# To do
Which lines of the material contain the word "down"? Show each one.

# Records supplied
————

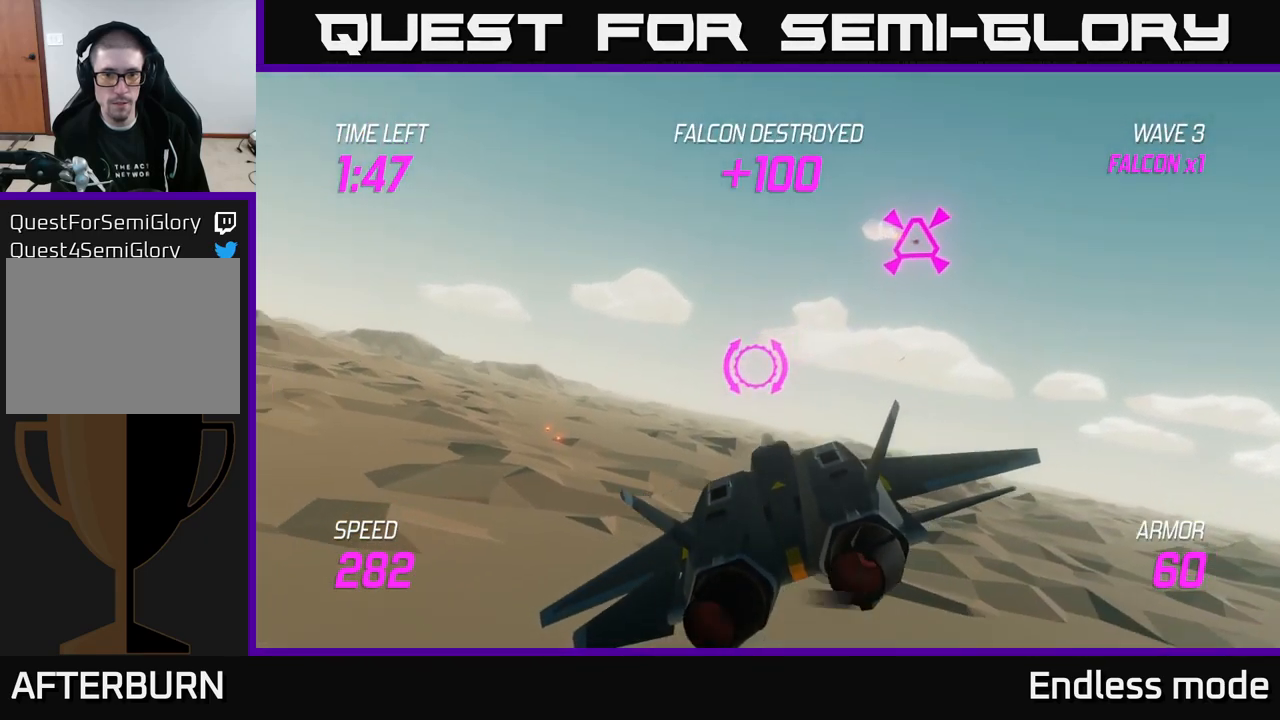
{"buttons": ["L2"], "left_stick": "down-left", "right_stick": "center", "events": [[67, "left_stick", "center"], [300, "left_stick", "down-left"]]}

————

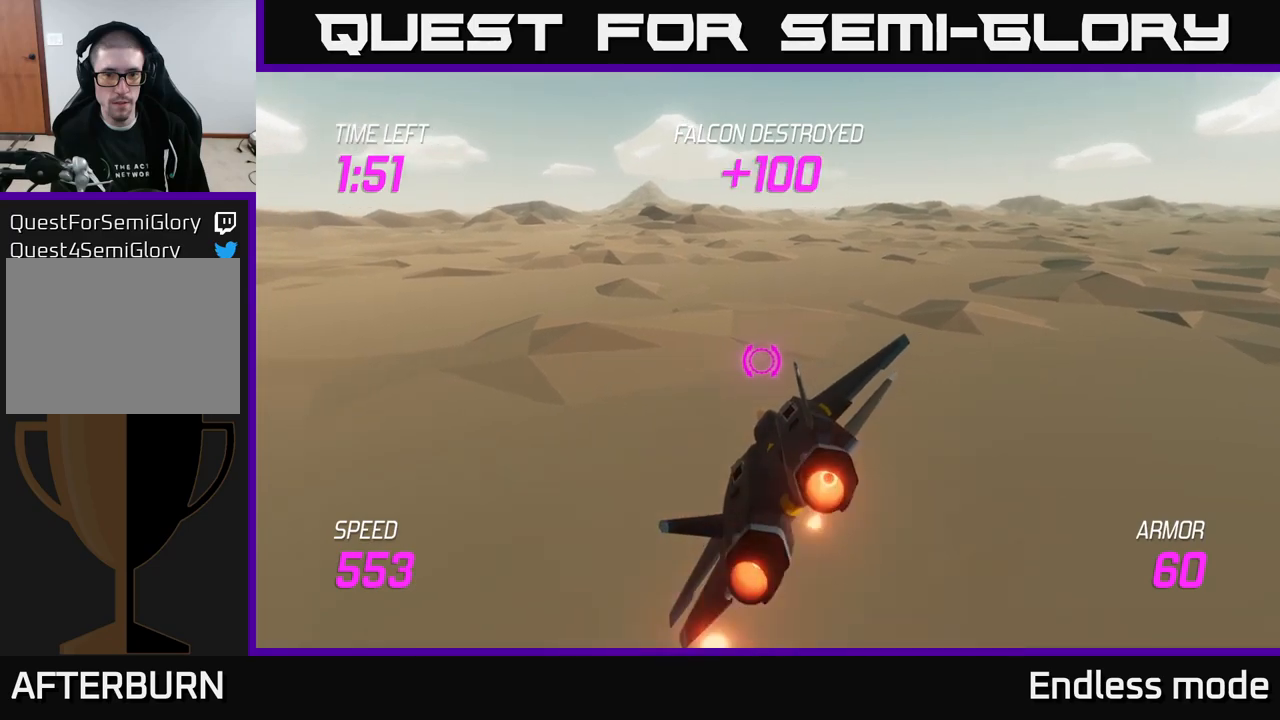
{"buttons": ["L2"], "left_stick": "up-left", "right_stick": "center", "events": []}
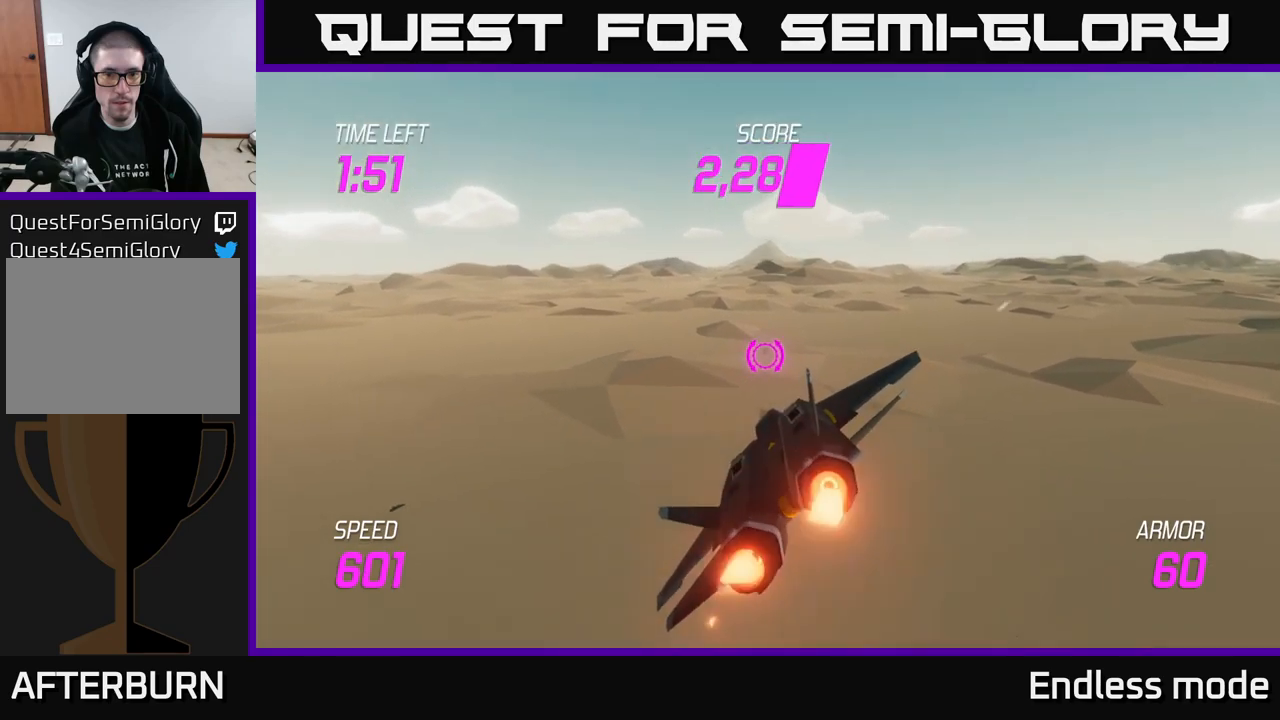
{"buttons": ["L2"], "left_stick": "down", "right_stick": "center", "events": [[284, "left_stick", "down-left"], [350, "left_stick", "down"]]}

————

# Task solution
{"buttons": ["L2"], "left_stick": "down-left", "right_stick": "center", "events": [[67, "left_stick", "center"], [300, "left_stick", "down-left"]]}
{"buttons": ["L2"], "left_stick": "down", "right_stick": "center", "events": [[284, "left_stick", "down-left"], [350, "left_stick", "down"]]}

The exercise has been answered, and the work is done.